#### Task statement:
Once the line with "condizione di instabilità" is reached, output it and every line after it, exactly, through the end of the records below. Pictures are skipped.

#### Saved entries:
▶
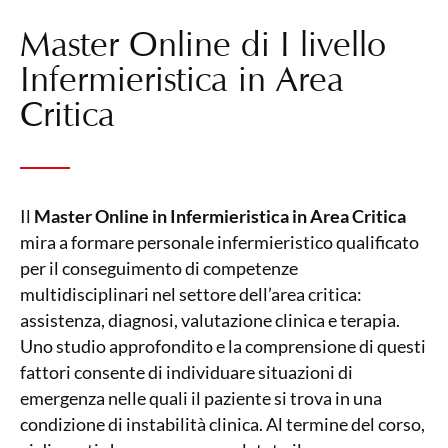
Master Online di I livello
Infermieristica in Area
Critica
Il
Master Online in Infermieristica in Area Critica
mira a formare personale infermieristico qualificato
per il conseguimento di competenze
multidisciplinari nel settore dell’area critica:
assistenza, diagnosi, valutazione clinica e terapia.
Uno studio approfondito e la comprensione di questi
fattori consente di individuare situazioni di
emergenza nelle quali il paziente si trova in una
condizione di instabilità clinica. Al termine del corso,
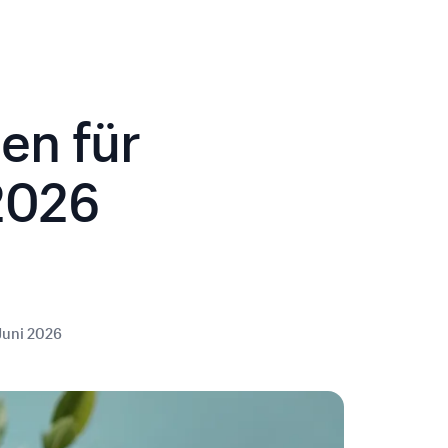
en für
2026
Juni 2026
◀
#### Your solution:
condizione di instabilità clinica. Al termine del corso,
en für
2026
Juni 2026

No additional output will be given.